If a real valued function \(f : A \to B\) defined by \(f(x)=|x|-[x]\) is a bijection, then \(A\) and \(B\) are respectively:

• A. \((-\infty,0]\) and \([0,\infty)\)
• B. \([-3,-2)\) and \((5,6]\)
• C. \([1,2)\) and \([3,4)\)
• D. \([0,\infty)\) and \([0,1)\)

Hint:

For functions involving modulus and greatest integer function, always split the domain into intervals where \([x]\) remains constant.

Answer 1

The Correct Option is B

Concept: The greatest integer function \([x]\) gives the greatest integer less than or equal to \(x\). For the function: \[ f(x)=|x|-[x] \] we analyze different intervals separately because modulus and greatest integer functions behave differently for positive and negative values. For a function to be bijective:

• It must be one-one (injective)

• It must be onto (surjective)

Step 1: Analyze the function for negative values of \(x\).
If \(x<0\), then: \[ |x|=-x \] Thus, \[ f(x)=-x-[x] \] Take \(x\in[-3,-2)\). For this interval: \[ [x]=-3 \] Hence: \[ f(x)=-x+3 \] Now evaluate the range. At \(x=-3\), \[ f(-3)=3+3=6 \] As \(x\to -2^{-}\), \[ f(x)\to 5 \] But \(5\) is not included. Therefore: \[ f(x)\in(5,6] \]

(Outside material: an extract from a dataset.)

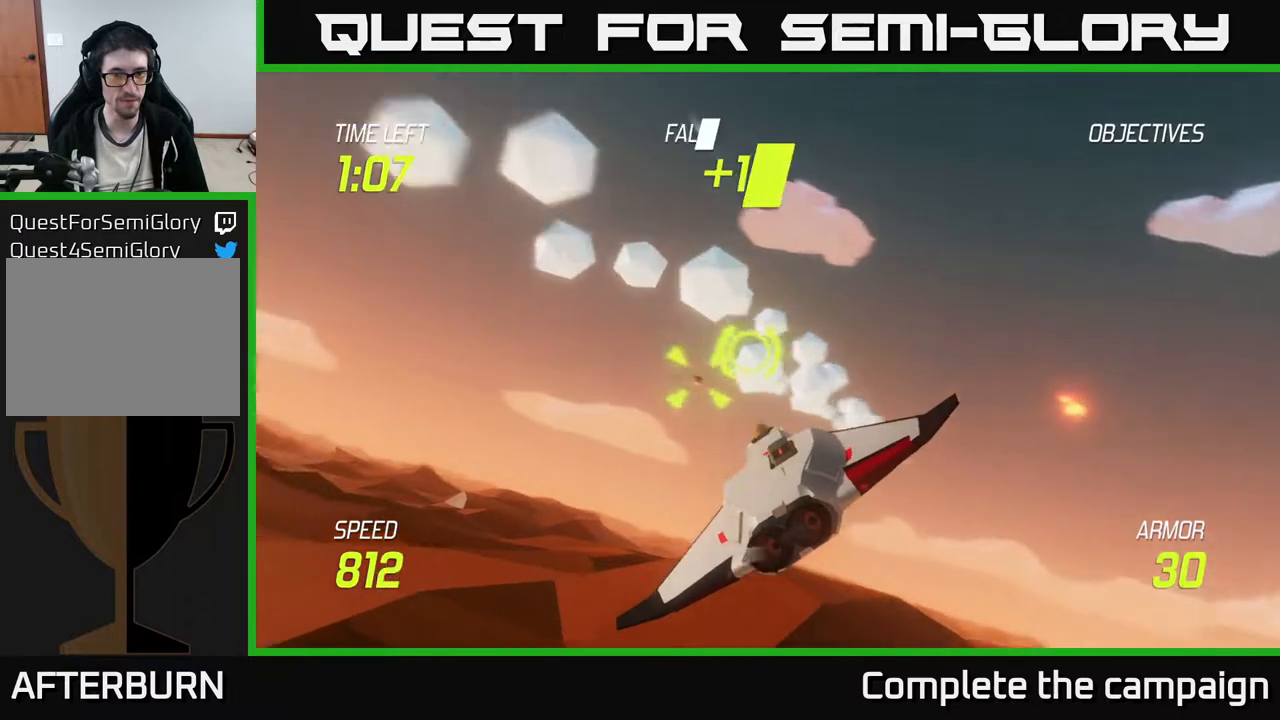
{"buttons": ["L2"], "left_stick": "right", "events": [[67, "R2", "up"], [83, "L2", "down"], [200, "left_stick", "right"], [367, "L2", "up"], [433, "L2", "down"]]}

Step 2: Check whether the function is one-one.
On the interval \([-3,-2)\), \[ f(x)=-x+3 \] which is a linear strictly decreasing function. Hence different values of \(x\) produce different function values. Therefore, the function is injective.

Step 3: Check onto property.
The obtained range is exactly: \[ (5,6] \] which matches the codomain. Thus every element of \(B\) has a pre-image in \(A\). Hence the function is surjective.

Step 4: Choose the correct option.
Thus the bijection is: \[ A=[-3,-2) \] and \[ B=(5,6] \] Hence the correct answer is: \[ \boxed{[-3,-2)\text{ and }(5,6]} \]